Rédacteur en chef de MPE-Média

 

NDLR - Prochaine audition au Sénat dans ce dossier d’OPA Véolia-Suez mercredi 3 novembre, celle du Pdt du groupe Engie Jean-Pierre Clamadieu. Puis le 10 novembre aura lieu l’audition du PDG de Véolia Antoine Frérot.

Communiqué du Sénat : « C’est dans le temps long que se révèleront les conséquences économiques, sociales et environnementales du rapprochement entre Veolia et Suez : pour le Sénat, le dossier est loin d’être bouclé », ont déclaré ce mardi 3 novembre la présidente de la commission des affaires économiques, Sophie Primas (Les Républicains –Yvelines), et le président de la commission de l’aménagement du territoire et du développement durable, Jean-François Longeot (Union Centriste – Doubs).
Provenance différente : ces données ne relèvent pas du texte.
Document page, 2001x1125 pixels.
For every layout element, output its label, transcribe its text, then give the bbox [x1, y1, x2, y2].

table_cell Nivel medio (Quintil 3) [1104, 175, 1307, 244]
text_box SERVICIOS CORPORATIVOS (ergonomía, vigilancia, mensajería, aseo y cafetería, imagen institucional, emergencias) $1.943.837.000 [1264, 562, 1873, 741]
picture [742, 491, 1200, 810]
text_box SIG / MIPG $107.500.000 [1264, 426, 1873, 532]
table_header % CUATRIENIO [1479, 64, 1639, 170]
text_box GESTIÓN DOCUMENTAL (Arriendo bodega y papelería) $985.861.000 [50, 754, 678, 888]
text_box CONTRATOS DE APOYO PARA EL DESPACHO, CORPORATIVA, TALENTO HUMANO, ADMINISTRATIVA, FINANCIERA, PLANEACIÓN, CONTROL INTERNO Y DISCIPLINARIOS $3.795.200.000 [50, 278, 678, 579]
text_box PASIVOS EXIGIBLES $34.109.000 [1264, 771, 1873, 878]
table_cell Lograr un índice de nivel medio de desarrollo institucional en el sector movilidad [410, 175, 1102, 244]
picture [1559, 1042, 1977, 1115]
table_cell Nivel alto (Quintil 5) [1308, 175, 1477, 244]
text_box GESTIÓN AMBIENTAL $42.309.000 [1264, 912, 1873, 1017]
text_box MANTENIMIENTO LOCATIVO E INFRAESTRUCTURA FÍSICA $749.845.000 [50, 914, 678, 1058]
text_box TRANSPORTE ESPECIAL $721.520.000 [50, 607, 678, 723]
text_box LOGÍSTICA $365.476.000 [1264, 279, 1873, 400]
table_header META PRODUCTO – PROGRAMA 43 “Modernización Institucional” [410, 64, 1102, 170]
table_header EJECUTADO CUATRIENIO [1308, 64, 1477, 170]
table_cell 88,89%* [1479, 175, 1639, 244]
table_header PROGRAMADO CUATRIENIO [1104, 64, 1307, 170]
Les deux commissions sénatoriales ont annoncé la création d’un comité de suivi conjoint pour étudier les enjeux et les conséquences de la fusion envisagée entre Veolia et Suez, dont la première étape s’est traduite le 5 octobre dernier par le rachat de 29,9 % du capital de Suez par Veolia.

Quatre rapporteurs ont été désignés pour conduire les travaux du comité de suivi : Nadine Bellurot (rattachée Les Républicains – Indre), Florence Blatrix-Contat (Socialiste, Écologiste et Républicain – Ain), Alain Cadec (apparenté Les Républicains – Côtes d’Armor) et Hervé Gillé(Socialiste, Écologiste et Républicain – Gironde).

Ces travaux débutés le 3 novembre par l’audition de Bertrand Camus, directeur général de Suez devant les deux commissions. Jean-Pierre Clamadieu, président du conseil d’administration d’Engie sera entendu le mercredi 4 novembre puis ce sera au tour de Antoine Frérot, président-directeur général de Veolia, de venir s’exprimer devant les deux commissions le 10 novembre. Au cours des mois à venir, l’objectif sera de suivre au plus près l’évolution de ce dossier, et de s’inscrire pleinement dans la mission de contrôle exercée par les commissions du Sénat, explique le porte-parole du Sénat.

« Les sénateurs souhaitent identifier les risques que la fusion ferait peser sur les consommateurs et les collectivités territoriales : ensemble, les deux entreprises représentent aujourd’hui près de 44 % du marché de l’assainissement collectif et 50 % du marché de l’eau en France, sans mentionner leurs actions dans le domaine des déchets et de l’énergie. La constitution d’une entité dotée d’un tel pouvoir de marché éveille des craintes relatives à des augmentations de tarifs sur ces services essentiels pour les citoyens français », poursuit la même source.